Stored entries:
━━━━━━━━

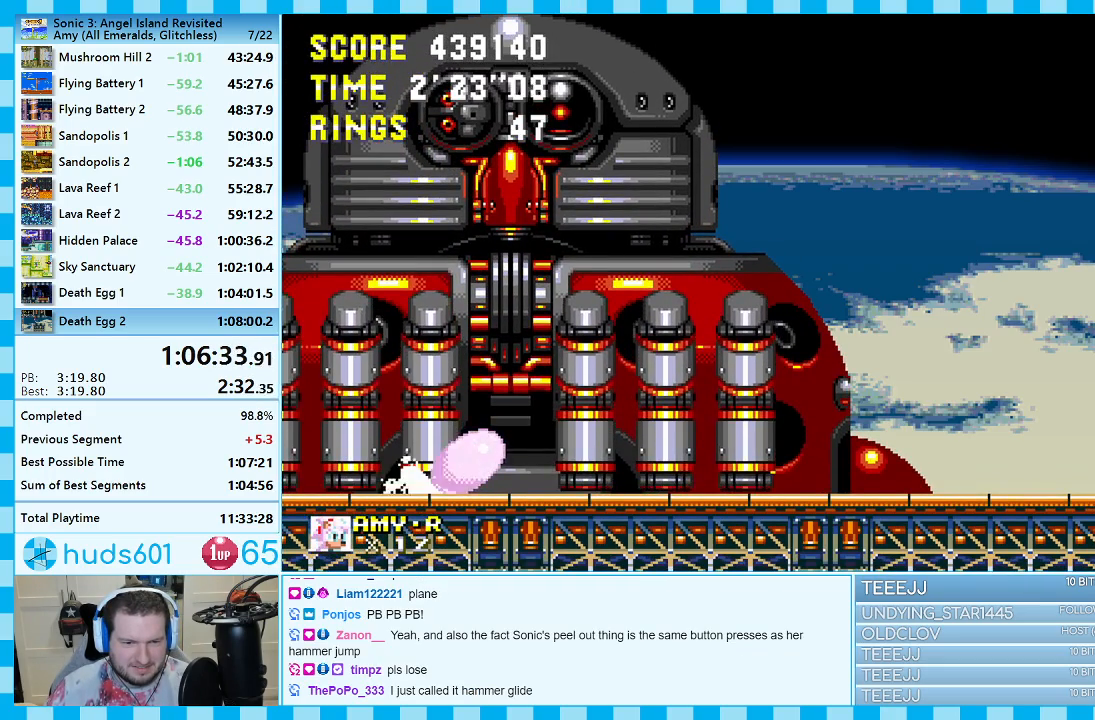
{"buttons": [], "events": [[50, "A", "down"], [233, "A", "up"], [333, "DPAD_DOWN", "up"]]}
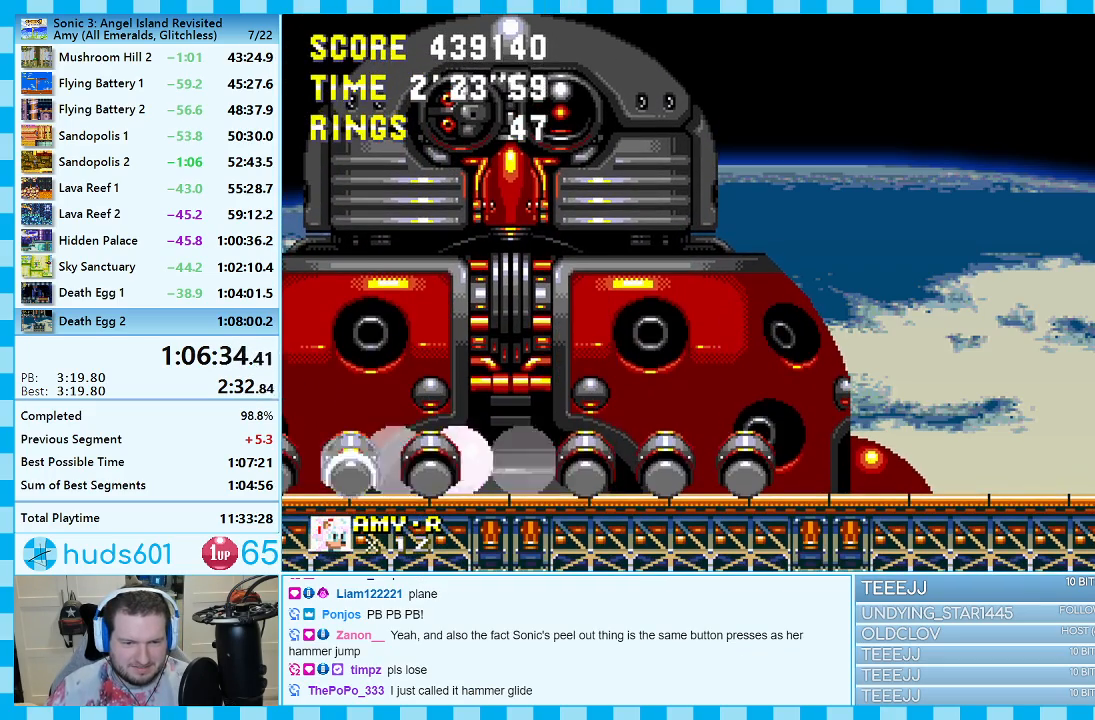
{"buttons": ["DPAD_LEFT"], "events": [[483, "DPAD_LEFT", "down"]]}
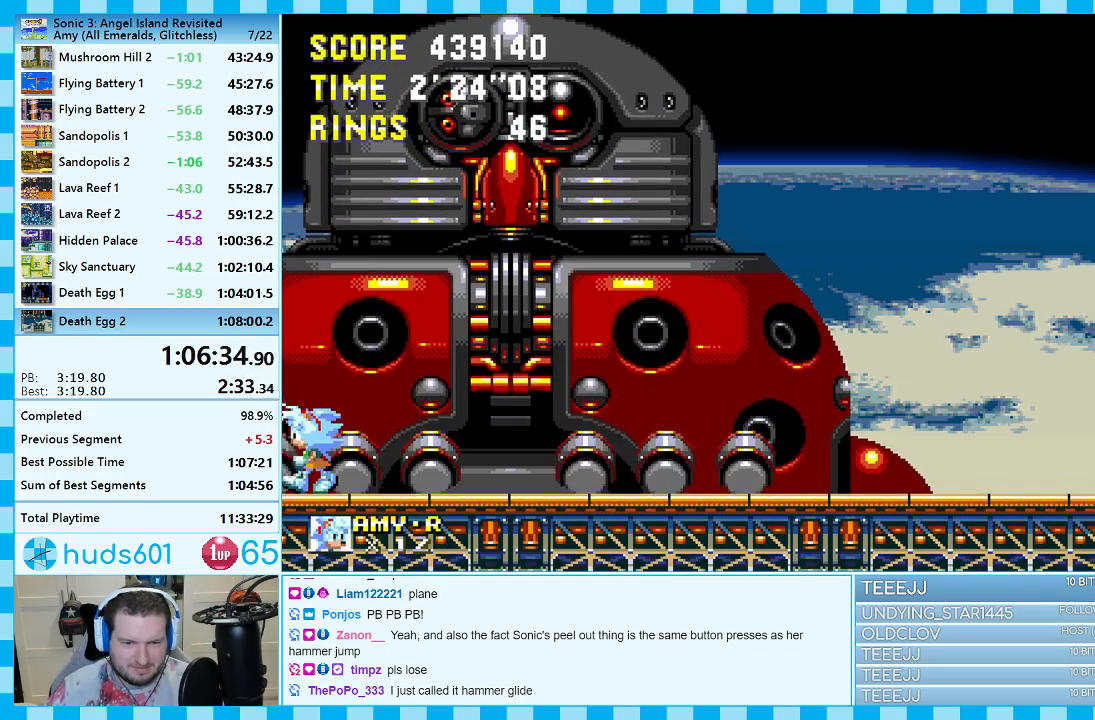
{"buttons": ["DPAD_RIGHT"], "events": [[117, "DPAD_LEFT", "up"], [183, "DPAD_RIGHT", "down"]]}
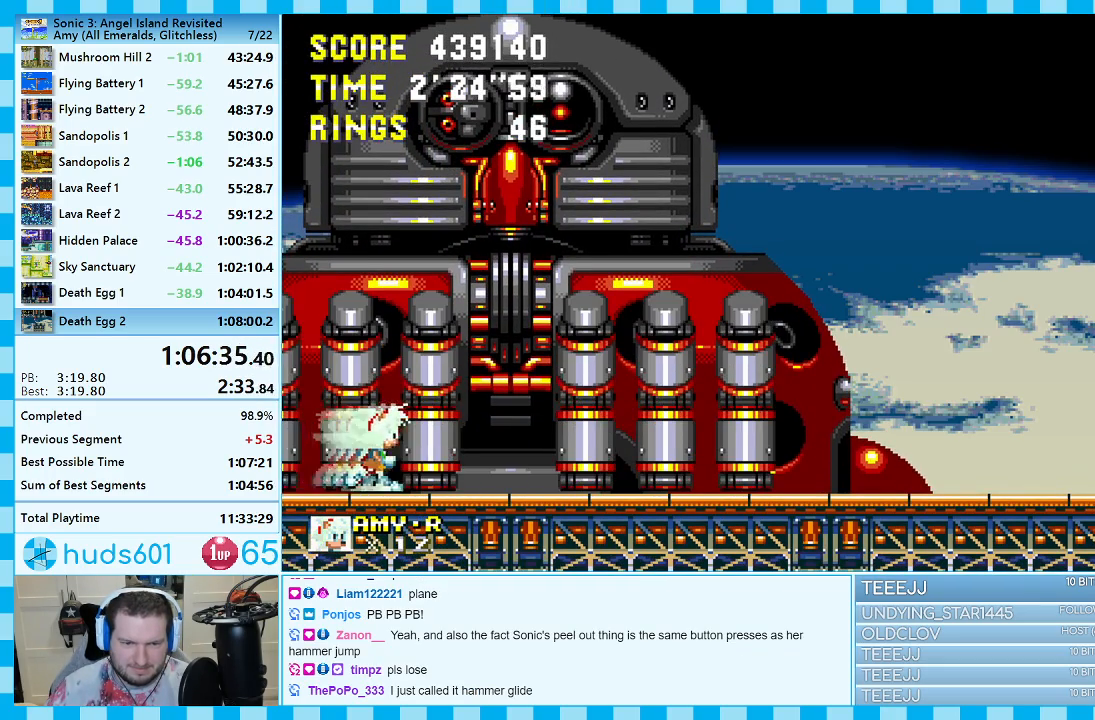
{"buttons": ["DPAD_LEFT"], "events": [[300, "DPAD_RIGHT", "up"], [467, "DPAD_LEFT", "down"]]}
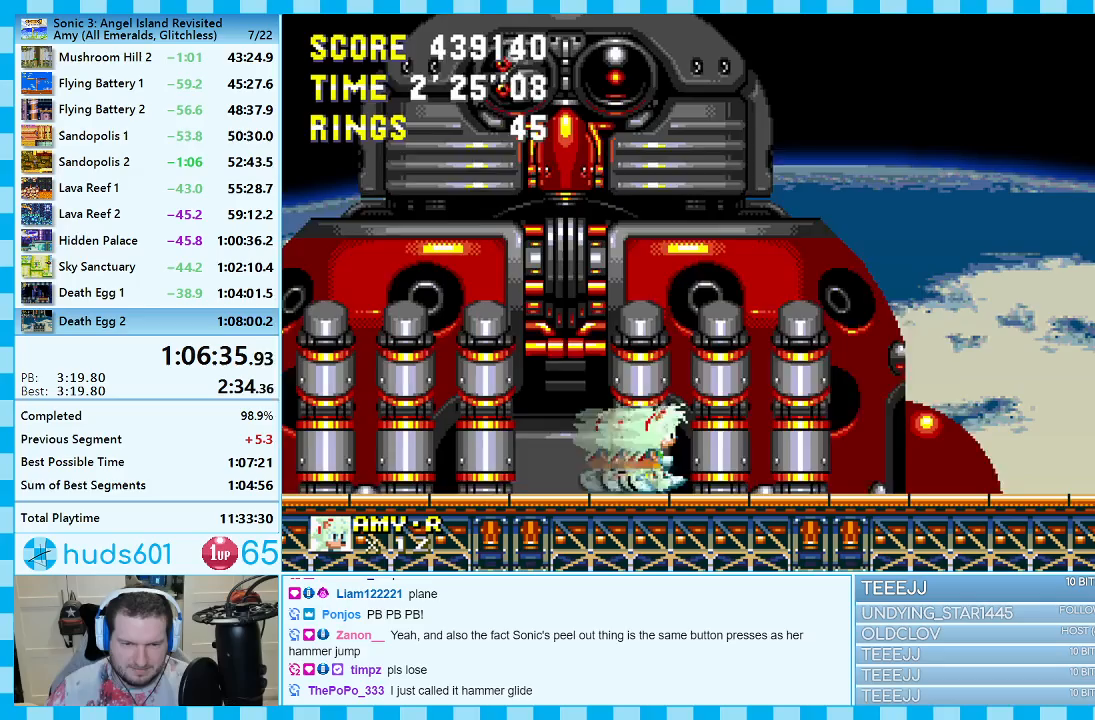
{"buttons": [], "events": [[100, "DPAD_LEFT", "up"], [283, "DPAD_RIGHT", "down"], [367, "DPAD_RIGHT", "up"]]}
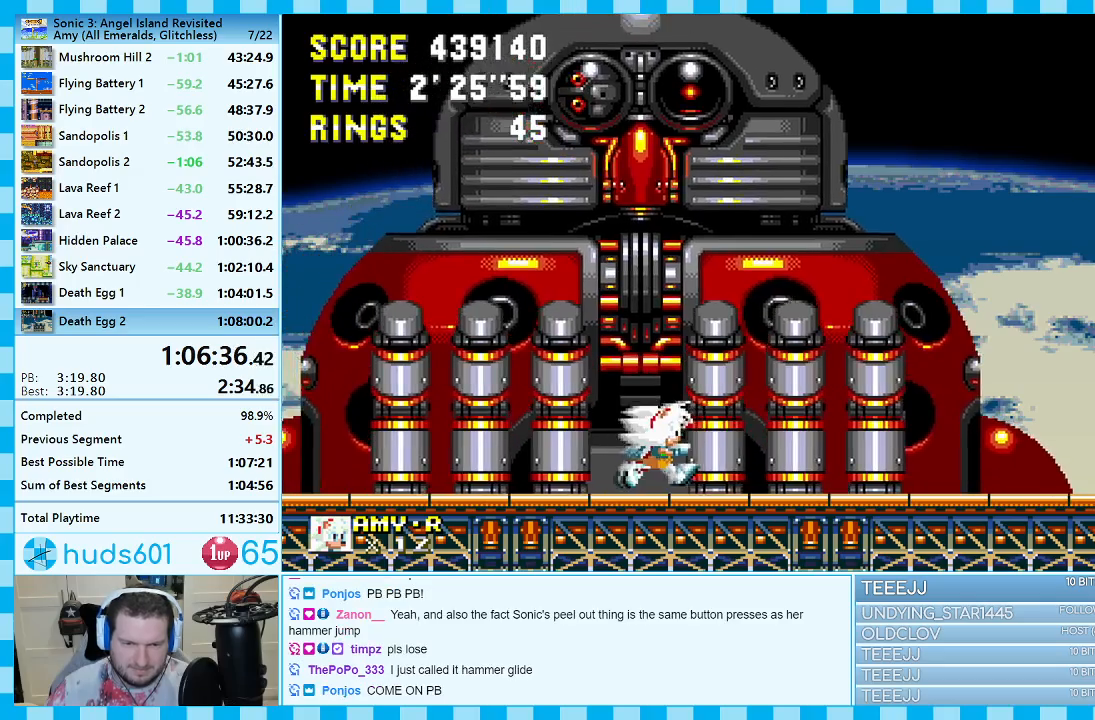
{"buttons": ["DPAD_DOWN"], "events": [[450, "DPAD_DOWN", "down"]]}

━━━━━━━━

Except for the pictures, give the data again word for word.

§ **ANSWER**
{"buttons": [], "events": [[50, "A", "down"], [233, "A", "up"], [333, "DPAD_DOWN", "up"]]}
{"buttons": ["DPAD_LEFT"], "events": [[483, "DPAD_LEFT", "down"]]}
{"buttons": ["DPAD_RIGHT"], "events": [[117, "DPAD_LEFT", "up"], [183, "DPAD_RIGHT", "down"]]}
{"buttons": ["DPAD_LEFT"], "events": [[300, "DPAD_RIGHT", "up"], [467, "DPAD_LEFT", "down"]]}
{"buttons": [], "events": [[100, "DPAD_LEFT", "up"], [283, "DPAD_RIGHT", "down"], [367, "DPAD_RIGHT", "up"]]}
{"buttons": ["DPAD_DOWN"], "events": [[450, "DPAD_DOWN", "down"]]}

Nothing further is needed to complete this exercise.